Segment Start: Passage to read
In Russia, the whole mood and tone of the film changes. Everything becomes so much more overpowering and the setting much more surreal and disturbing. Models and imagery from the bible feature heavily within the Russian palace, with exaggerated stone sculptures of religious figures, integrated within the furniture. The Empress, a harsh and cold ruler, has a mirror which is overshadowed by a stone representation of what I believe is Satan, or definitely some hellish beast. The décor is overcrowded, dense and Gothic and the ceilings appear to be very high- there's nothing soft about this environment.

There are several repetitions of imagery, specifically the ringing of bells and religious figures- and the distortion of such figures, i.e. when the Duke drills peep a hole through his mother's wall that cuts directly through the eye of Jesus. Again, the eye is used as symbolism for many things, specifically within the surrealist genre though.

Sunrise: A Song of Two Humans
(F.W. Murnau, 1927)

This film was one of the first to feature an abstract and surreal montage sequence as a way of storytelling. It used a combination of models, live action, photographs, animation and clever editing to create this madness of the city, the place for which a 1920's vamp is trying to tempt a married countryman to. The overlaying of imagery as well as the combination of two different pieces of music, creates a wild and almost hysterical short sequence.

Battleship Potempkin
(Sergei M. Eisenstein, 1925)

The Steps sequence of Battleship Potempkin is universally one of the most famous pieces of storytelling at the start of Hollywood, and a prime example of editing to inform a narrative. As a silent film, it wonderfully portrays the change from sheer joy to hysteria, through the use of clever and well informed editing. Eisenstein cited that as a storyteller he was most influenced by Dickens and it's quite evident as his narrative is constructed in such a sophisticated way.

Spellbound
(Alfred Hitchcock, 1945)
IMDB

The famed “Dream” sequence is truly a view into Dali's paintings, translated into physicality. His collaboration with Hitchcock provides visual references to Un Chien Andalu, specifically with reference to the description of the character dreaming of eyes being sliced through. It's a very specific and surreal visual language that he has.
42nd Street, Goldiggers of 1933, Footlight Parade, Fashions of 1934
(Busby Berkely, 1933)

Former drill sergeant turned extravagant choreographer Busby Berkely, has been described as the first director to actually make the camera move and to truly involve his audience in his films. He made this look sophisticated and effortless, however it's fact that his background as a drill sergeant just meant that the cast would rehearse and rehearse until it was to his high standard!
Segment End: Passage to read
**Required action 1**
Could you duplicate the listing below word for word, from the line with "three!)… almost." through the last line of the listing, leaving out the pictures?
Segment Start: Data section
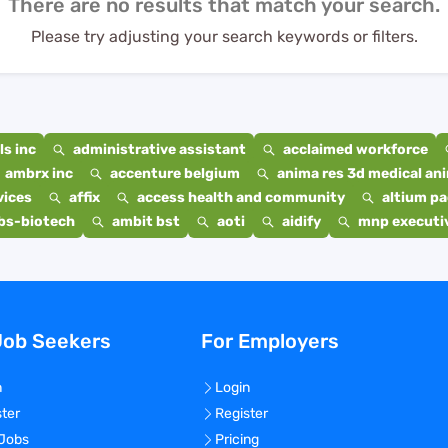
There are no results that match your search.
Please try adjusting your search keywords or filters.
s inc
administrative assistant
acclaimed workforce
ambrx inc
accenture belgium
anima res 3d medical ani
vices
affix
access health and community
altium p
bs-biotech
ambit bst
aoti
aidify
mnp executiv
Job Seekers
For Employers
n
Login
ster
Register
 Jobs
Pricing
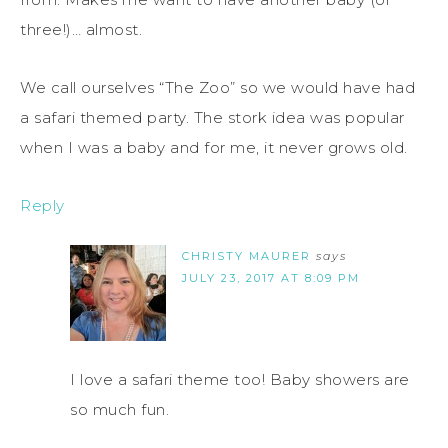
three!)… almost.
We call ourselves “The Zoo” so we would have had
a safari themed party. The stork idea was popular
when I was a baby and for me, it never grows old.
Reply
CHRISTY MAURER
says
JULY 23, 2017 AT 8:09 PM
I love a safari theme too! Baby showers are
so much fun.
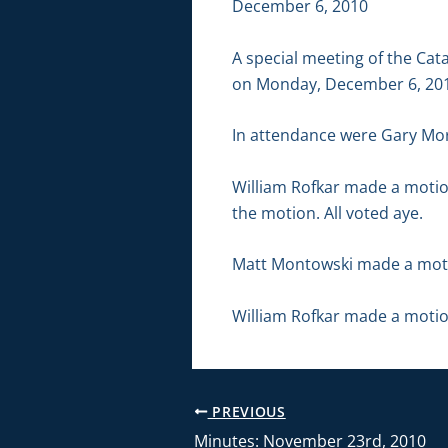
December 6, 2010
A special meeting of the Ca
on Monday, December 6, 2010
In attendance were Gary Mor
William Rofkar made a motio
the motion. All voted aye.
Matt Montowski made a motio
William Rofkar made a motio
PREVIOUS
Minutes: November 23rd, 2010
Segment End: Data section
**Required action 2**
Can you set down the film commentary word for word, from "Former drill sergeant" to "his high standard!"?

**Exercise result 1**
three!)… almost.
We call ourselves “The Zoo” so we would have had
a safari themed party. The stork idea was popular
when I was a baby and for me, it never grows old.
Reply
CHRISTY MAURER
says
JULY 23, 2017 AT 8:09 PM
I love a safari theme too! Baby showers are
so much fun.
December 6, 2010
A special meeting of the Ca
on Monday, December 6, 2010
In attendance were Gary Mor
William Rofkar made a motio
the motion. All voted aye.
Matt Montowski made a motio
William Rofkar made a motio
PREVIOUS
Minutes: November 23rd, 2010

**Exercise result 2**
Former drill sergeant turned extravagant choreographer Busby Berkely, has been described as the first director to actually make the camera move and to truly involve his audience in his films. He made this look sophisticated and effortless, however it's fact that his background as a drill sergeant just meant that the cast would rehearse and rehearse until it was to his high standard!